-- DIRECTIONS --
Check the entries below and say how many lines include the word "kodowania". No other text is wanted.

-- GIVEN DATA --

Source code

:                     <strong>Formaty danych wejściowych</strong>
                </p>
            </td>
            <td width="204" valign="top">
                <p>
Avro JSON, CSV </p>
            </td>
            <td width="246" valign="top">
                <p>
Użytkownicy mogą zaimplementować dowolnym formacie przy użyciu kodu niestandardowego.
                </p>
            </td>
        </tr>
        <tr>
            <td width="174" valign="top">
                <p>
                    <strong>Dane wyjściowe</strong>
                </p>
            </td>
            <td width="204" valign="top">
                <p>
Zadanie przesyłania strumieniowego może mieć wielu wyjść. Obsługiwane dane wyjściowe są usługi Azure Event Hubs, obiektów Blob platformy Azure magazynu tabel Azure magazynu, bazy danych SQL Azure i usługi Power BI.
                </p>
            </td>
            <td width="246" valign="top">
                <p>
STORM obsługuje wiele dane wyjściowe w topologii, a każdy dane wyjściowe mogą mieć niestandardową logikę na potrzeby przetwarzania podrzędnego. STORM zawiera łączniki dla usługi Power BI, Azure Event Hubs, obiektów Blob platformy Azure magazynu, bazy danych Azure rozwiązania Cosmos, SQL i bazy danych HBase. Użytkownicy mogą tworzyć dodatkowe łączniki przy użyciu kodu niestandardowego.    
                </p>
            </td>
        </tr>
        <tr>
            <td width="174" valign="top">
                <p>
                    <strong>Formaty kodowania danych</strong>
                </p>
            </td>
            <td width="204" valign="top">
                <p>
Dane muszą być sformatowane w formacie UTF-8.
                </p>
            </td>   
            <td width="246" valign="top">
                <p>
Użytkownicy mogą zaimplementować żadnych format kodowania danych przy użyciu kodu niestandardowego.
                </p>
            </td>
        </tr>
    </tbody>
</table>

-- FINISHED EXERCISE --
2